Task directions: Take nothing but the lines from the one with "High-Voltage, NV, I<sup>2</sup>C" through the one with "Digital Potentiometer Output" in the entries below, both ends kept, and return them exactly with pictures left out.

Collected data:
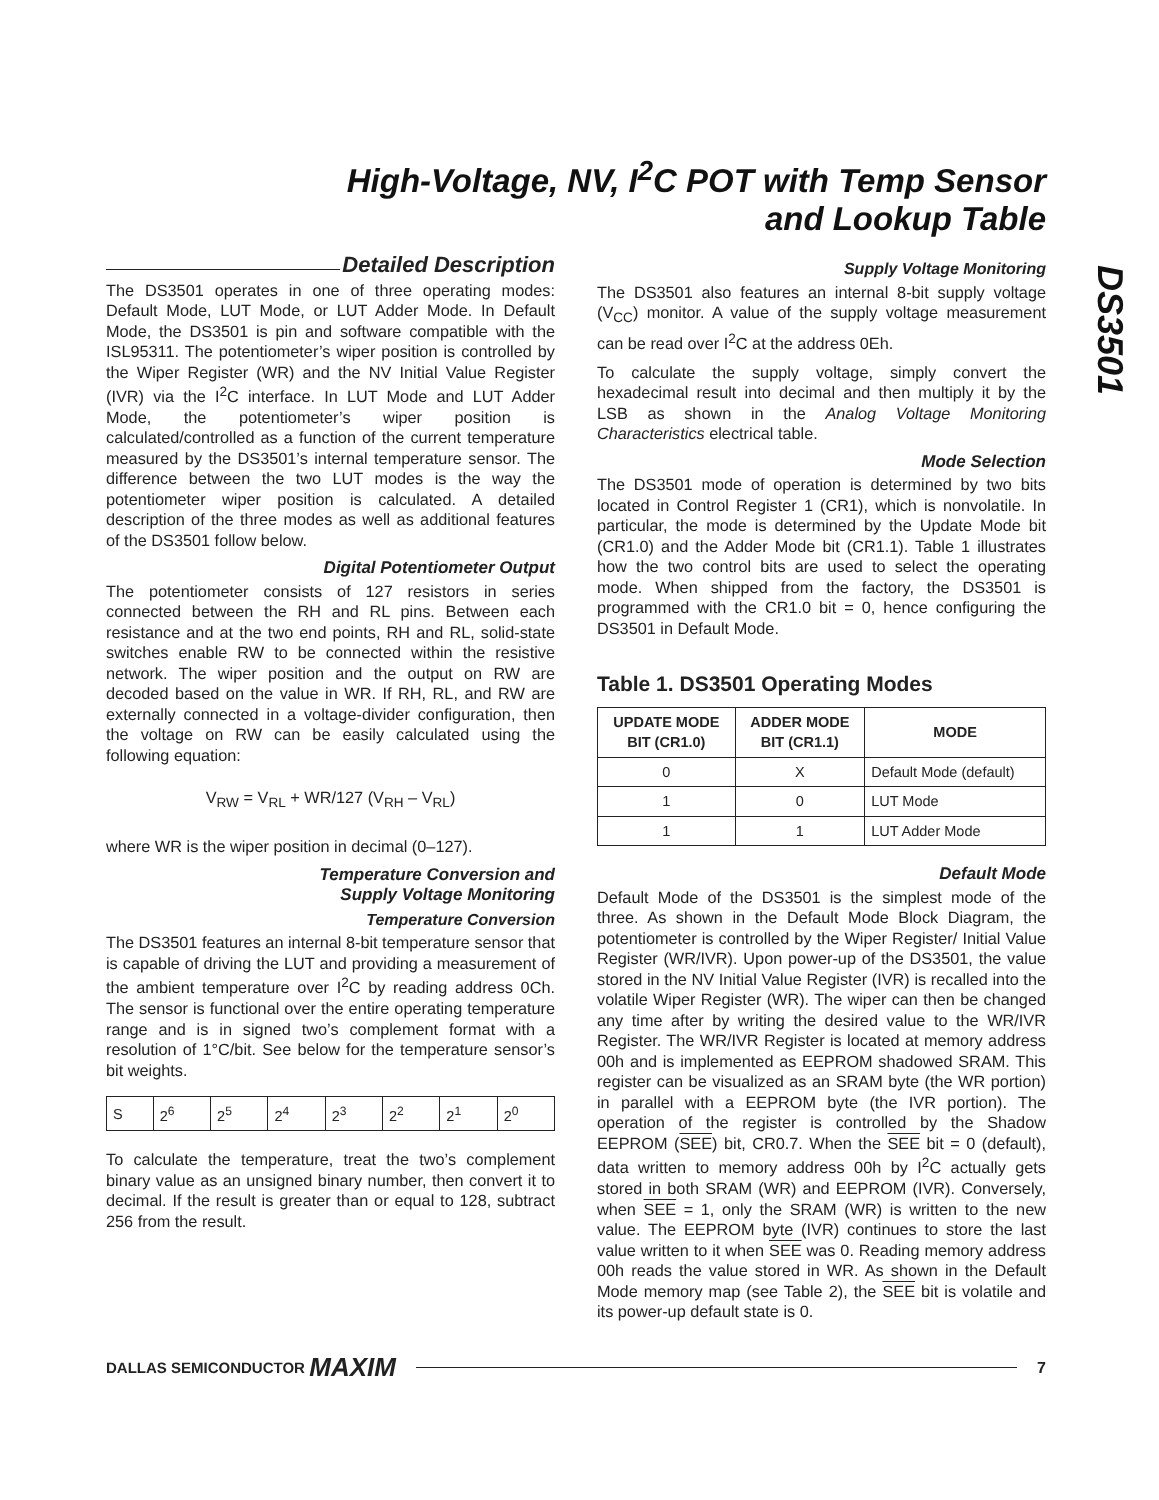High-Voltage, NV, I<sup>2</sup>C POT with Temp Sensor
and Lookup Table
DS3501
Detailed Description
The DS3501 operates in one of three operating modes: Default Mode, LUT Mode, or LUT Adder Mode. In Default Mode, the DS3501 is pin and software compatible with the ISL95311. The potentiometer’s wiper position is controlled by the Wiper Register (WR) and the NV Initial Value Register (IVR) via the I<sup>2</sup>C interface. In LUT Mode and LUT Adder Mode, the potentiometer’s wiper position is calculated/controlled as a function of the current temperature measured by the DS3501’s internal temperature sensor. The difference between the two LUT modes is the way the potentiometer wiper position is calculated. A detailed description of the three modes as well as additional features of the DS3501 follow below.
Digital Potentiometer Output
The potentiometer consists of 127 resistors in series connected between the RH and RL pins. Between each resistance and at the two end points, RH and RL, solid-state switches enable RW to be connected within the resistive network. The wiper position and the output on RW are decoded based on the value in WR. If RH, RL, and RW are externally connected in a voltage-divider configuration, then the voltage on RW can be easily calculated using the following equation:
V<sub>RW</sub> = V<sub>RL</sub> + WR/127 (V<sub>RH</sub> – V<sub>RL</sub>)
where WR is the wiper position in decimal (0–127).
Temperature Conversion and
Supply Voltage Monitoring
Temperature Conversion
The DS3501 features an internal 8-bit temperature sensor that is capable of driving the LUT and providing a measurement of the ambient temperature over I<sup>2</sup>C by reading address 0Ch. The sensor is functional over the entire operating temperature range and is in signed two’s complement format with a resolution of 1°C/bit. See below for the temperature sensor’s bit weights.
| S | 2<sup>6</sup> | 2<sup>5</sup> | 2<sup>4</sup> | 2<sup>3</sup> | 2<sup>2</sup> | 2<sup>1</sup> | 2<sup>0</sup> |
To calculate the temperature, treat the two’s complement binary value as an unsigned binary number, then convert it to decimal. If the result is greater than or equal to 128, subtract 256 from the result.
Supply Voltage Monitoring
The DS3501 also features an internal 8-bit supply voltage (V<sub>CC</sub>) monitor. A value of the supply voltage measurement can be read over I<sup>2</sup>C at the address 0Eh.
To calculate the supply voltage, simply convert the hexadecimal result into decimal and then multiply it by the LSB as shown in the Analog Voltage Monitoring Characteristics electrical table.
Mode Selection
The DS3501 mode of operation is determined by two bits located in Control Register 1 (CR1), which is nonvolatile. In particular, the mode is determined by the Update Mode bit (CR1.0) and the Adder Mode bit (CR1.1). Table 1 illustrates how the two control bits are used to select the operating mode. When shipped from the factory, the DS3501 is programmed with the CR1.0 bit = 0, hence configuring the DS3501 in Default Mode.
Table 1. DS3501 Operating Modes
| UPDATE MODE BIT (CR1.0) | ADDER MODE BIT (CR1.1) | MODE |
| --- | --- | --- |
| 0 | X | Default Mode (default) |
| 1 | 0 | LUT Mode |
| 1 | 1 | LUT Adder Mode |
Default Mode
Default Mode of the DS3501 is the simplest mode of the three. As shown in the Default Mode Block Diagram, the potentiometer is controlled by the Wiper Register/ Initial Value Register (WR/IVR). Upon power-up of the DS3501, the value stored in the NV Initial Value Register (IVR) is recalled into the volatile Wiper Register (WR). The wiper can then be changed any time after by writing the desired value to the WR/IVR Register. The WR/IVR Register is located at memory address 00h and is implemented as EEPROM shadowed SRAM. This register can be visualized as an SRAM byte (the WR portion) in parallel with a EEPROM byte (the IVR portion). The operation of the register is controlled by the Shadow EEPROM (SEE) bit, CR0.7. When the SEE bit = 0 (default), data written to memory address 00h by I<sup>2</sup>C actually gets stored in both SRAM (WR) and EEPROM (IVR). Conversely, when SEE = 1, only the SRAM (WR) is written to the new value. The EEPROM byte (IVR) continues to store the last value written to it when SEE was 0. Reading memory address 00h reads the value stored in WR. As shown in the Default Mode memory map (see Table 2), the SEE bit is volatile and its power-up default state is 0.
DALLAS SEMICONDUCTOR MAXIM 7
* * *
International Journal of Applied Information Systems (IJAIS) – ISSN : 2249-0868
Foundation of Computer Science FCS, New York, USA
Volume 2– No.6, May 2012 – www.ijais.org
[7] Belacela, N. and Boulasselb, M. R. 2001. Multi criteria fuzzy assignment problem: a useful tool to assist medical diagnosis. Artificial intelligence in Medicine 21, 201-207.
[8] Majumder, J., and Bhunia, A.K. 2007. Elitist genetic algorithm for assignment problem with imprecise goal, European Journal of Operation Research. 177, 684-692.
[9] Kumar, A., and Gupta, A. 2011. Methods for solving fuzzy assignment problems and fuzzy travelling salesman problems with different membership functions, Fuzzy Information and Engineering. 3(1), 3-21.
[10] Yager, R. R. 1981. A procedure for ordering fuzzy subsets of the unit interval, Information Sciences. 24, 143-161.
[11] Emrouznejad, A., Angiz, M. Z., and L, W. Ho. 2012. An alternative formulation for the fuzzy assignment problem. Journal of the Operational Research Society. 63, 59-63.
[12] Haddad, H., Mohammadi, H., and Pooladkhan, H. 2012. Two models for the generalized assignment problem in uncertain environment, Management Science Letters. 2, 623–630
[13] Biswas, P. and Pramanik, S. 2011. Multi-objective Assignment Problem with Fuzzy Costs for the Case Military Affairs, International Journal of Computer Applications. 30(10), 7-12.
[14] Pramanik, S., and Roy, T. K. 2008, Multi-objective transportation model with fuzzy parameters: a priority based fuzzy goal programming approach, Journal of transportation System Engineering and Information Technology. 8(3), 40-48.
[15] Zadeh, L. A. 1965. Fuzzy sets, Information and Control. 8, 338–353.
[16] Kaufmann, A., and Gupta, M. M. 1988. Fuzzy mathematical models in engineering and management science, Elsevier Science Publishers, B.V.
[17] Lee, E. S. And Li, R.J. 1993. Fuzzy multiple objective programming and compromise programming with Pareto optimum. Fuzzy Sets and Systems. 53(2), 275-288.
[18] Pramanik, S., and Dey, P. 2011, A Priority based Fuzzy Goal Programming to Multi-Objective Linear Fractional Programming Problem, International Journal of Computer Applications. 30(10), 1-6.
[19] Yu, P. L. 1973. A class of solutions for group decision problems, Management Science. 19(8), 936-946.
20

Response:
High-Voltage, NV, I<sup>2</sup>C POT with Temp Sensor
and Lookup Table
DS3501
Detailed Description
The DS3501 operates in one of three operating modes: Default Mode, LUT Mode, or LUT Adder Mode. In Default Mode, the DS3501 is pin and software compatible with the ISL95311. The potentiometer’s wiper position is controlled by the Wiper Register (WR) and the NV Initial Value Register (IVR) via the I<sup>2</sup>C interface. In LUT Mode and LUT Adder Mode, the potentiometer’s wiper position is calculated/controlled as a function of the current temperature measured by the DS3501’s internal temperature sensor. The difference between the two LUT modes is the way the potentiometer wiper position is calculated. A detailed description of the three modes as well as additional features of the DS3501 follow below.
Digital Potentiometer Output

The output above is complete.